**Assignment**
Rewrite the entries below as a Markdown table with the columns Row and Line, one nonblank line per row, numbered in order. Leave the pictures out.

____________________

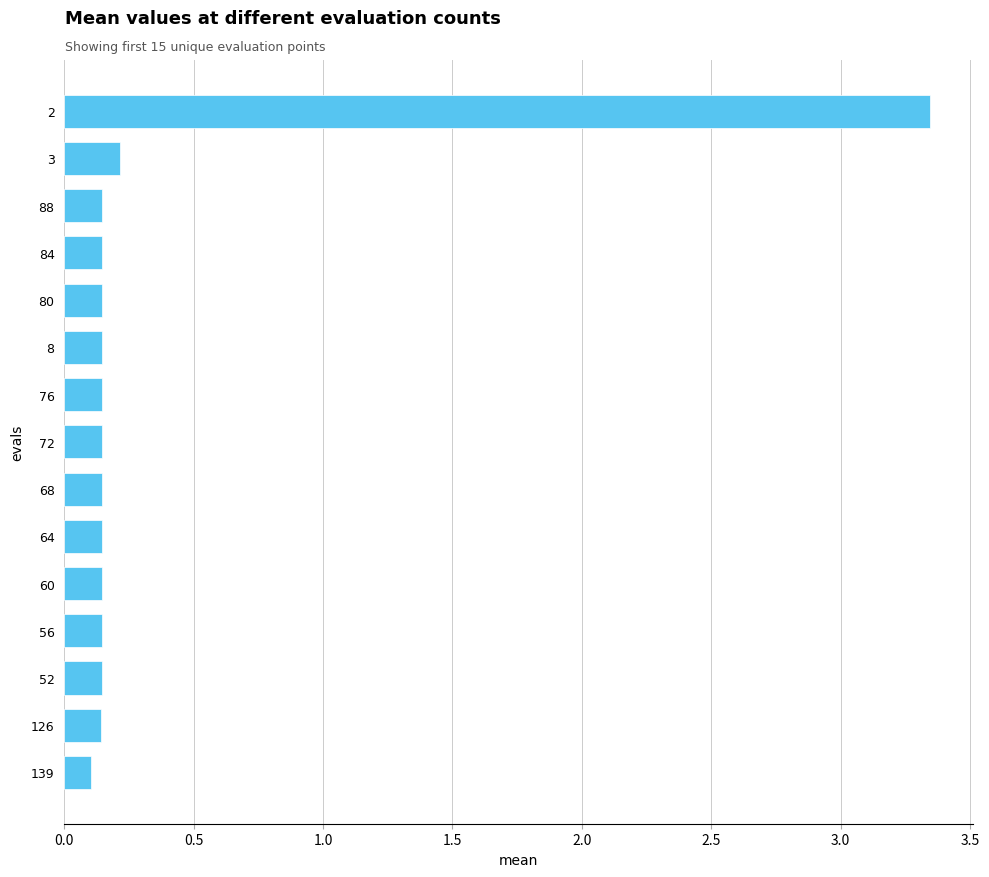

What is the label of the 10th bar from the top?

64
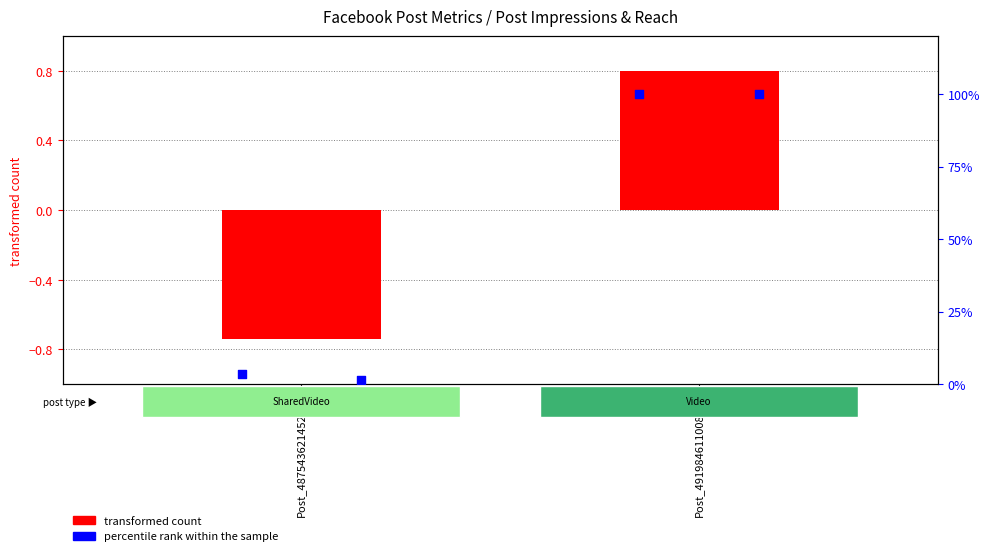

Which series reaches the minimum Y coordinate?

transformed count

____________________

**Result of this exercise**
| Row | Line |
|---|---|
| 1 | What is the label of the 10th bar from the top? |
| 2 | 64 |
| 3 | Which series reaches the minimum Y coordinate? |
| 4 | transformed count |